» **Aufgabe**
Führe den Textabschnitt über die Dresdner Hilfsorganisation und ihre Arbeit in Pakistan nach seinem letzten Satz weiter.

» **Textabschnitt**
>>>>>

21 solcher Safe Points hat die Dresdner Hilfsorganisation gemeinsam mit den Menschen in Pakistan errichtet, manche trotzen in diesem Augenblick dem Hochwasser, das dort gerade das Land plagt.

Zu Pakistan hat Andrea Binder übrigens eine besondere Beziehung. Nach einem Erdbeben im Jahr 2005 reiste sie mit einem Hilfsteam in das Land und lernte dort ihren heutigen Mann Nasir Ahmed kennen. Der Sozialwissenschaftler lernte damals auch den 2018 verstorbenen Arche Nova-Gründer Sven Seifert kennen und begann mit ihm zu arbeiten. Dann lernte er Andrea Bindel kennen, aus Kollegen wurden Liebende. Und sie sind es noch heute.

<<<<<

» **Rohdaten**
>>>>>

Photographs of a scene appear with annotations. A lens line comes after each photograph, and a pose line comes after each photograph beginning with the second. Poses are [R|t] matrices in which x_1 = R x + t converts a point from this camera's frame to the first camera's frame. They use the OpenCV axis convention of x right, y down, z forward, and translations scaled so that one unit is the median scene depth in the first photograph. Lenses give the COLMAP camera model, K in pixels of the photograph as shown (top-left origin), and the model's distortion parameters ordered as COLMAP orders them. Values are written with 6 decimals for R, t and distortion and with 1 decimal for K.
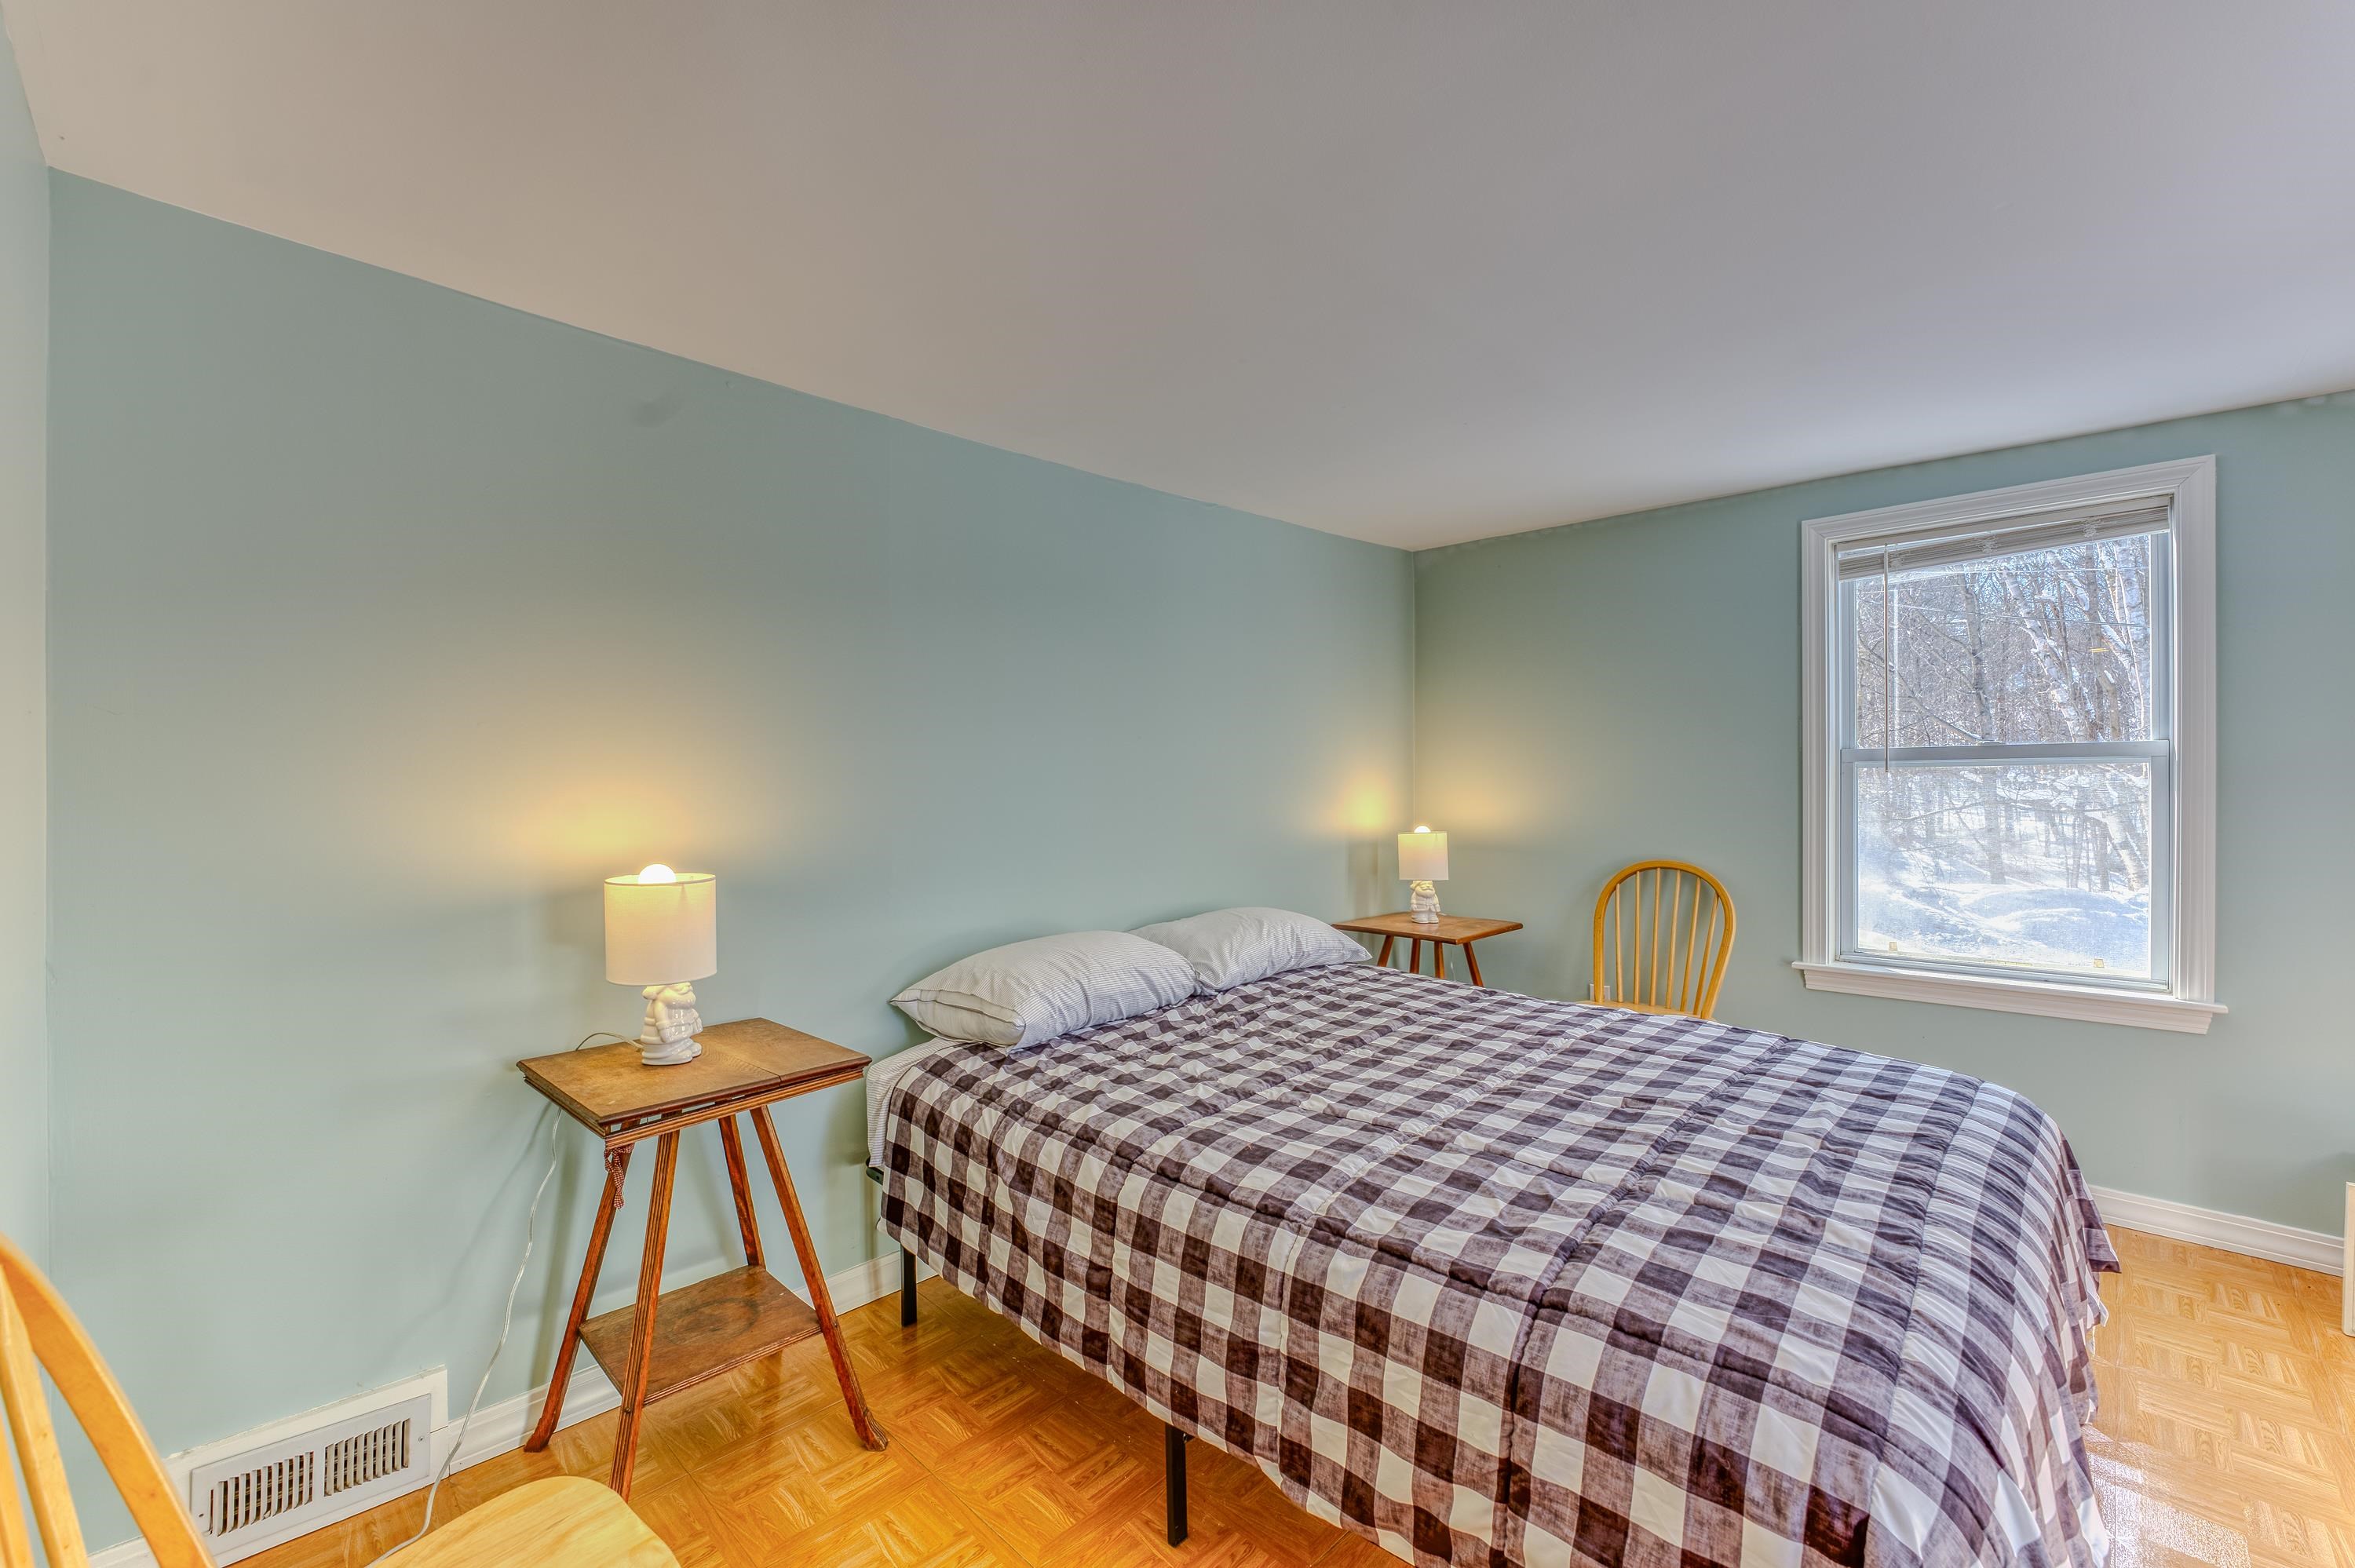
lens RADIAL K [[982.7, 0, 1177.5], [0, 982.7, 784.0], [0, 0, 1]] dist [-0.018760, -0.000146]
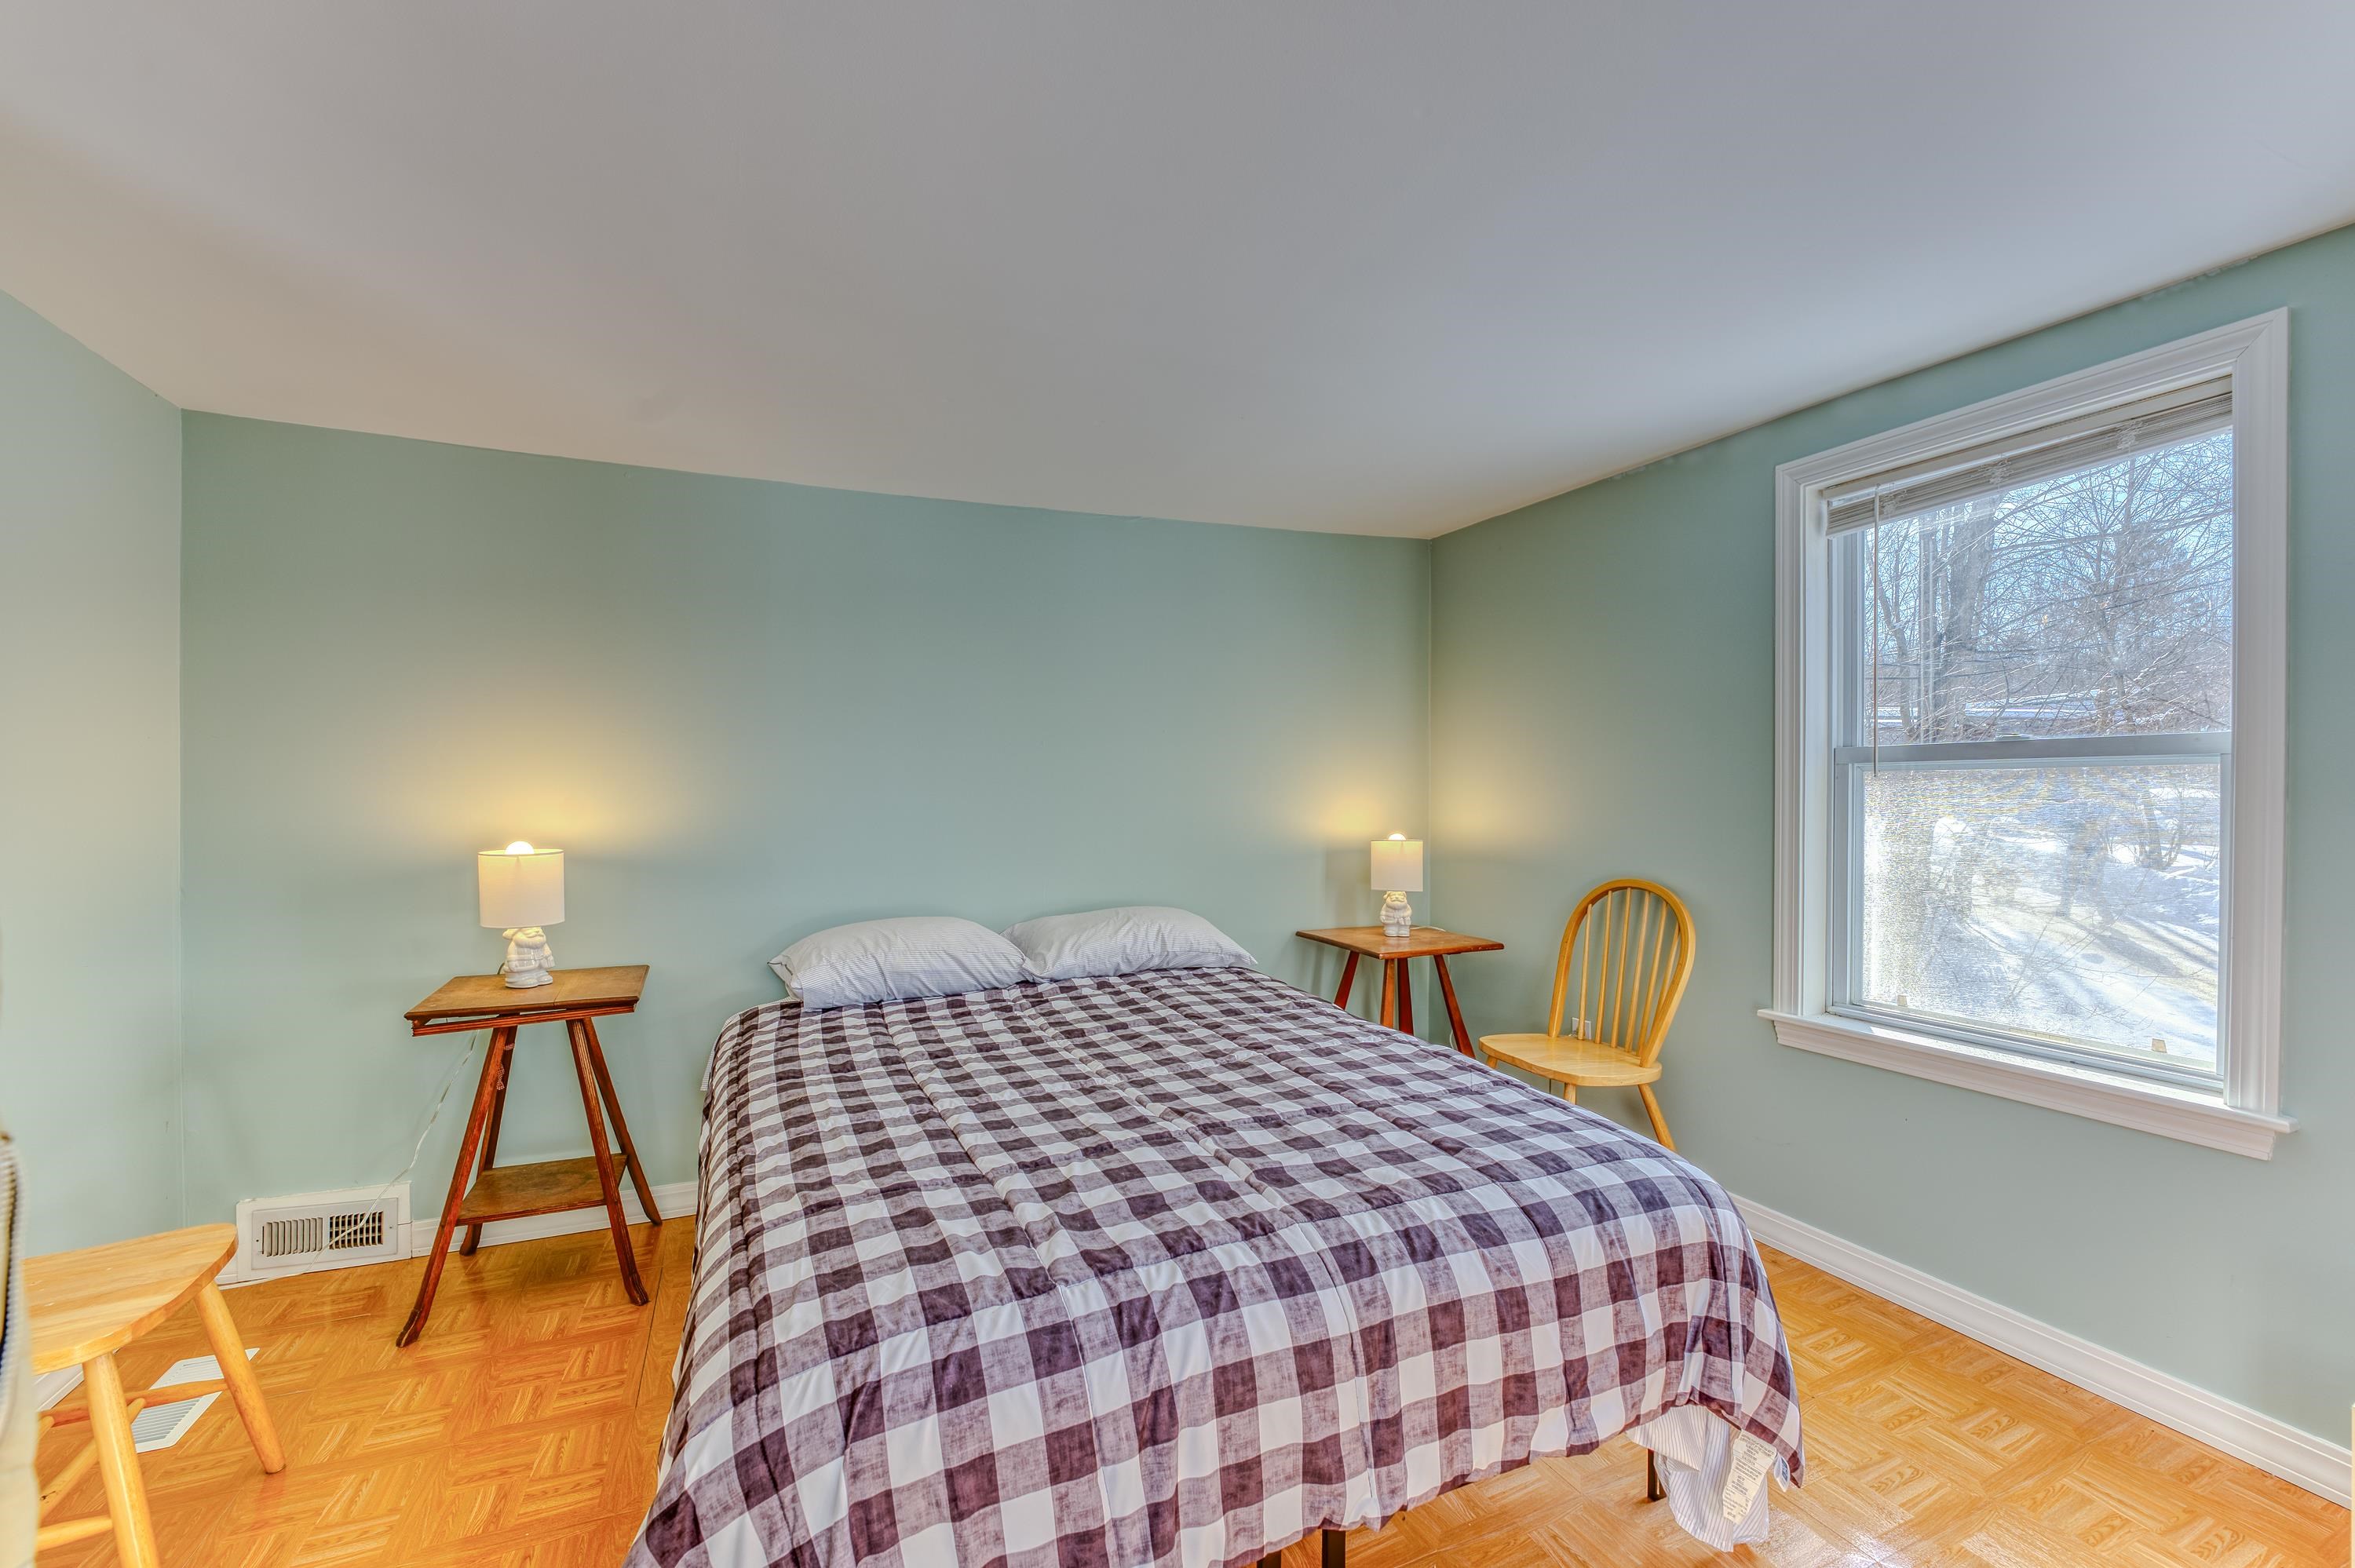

<<<<<

» **Ergebnis**
Gemeinsam arbeiten sie und viele weitere Helferinnen und Helfer nicht nur aus Dresden daran, Menschen in Not mit Wasser, Sanitär- und Hygienemöglichkeiten, aber auch Bildung zu versorgen. Sie sind aktiv in sämtlichen Krisenherden, auch in der Ukraine, Syrien und dem Libanon. Weltweit. Gestützt wird ihre Arbeit mit Förderungen, zu einem großen Teil aber auch durch Spenden.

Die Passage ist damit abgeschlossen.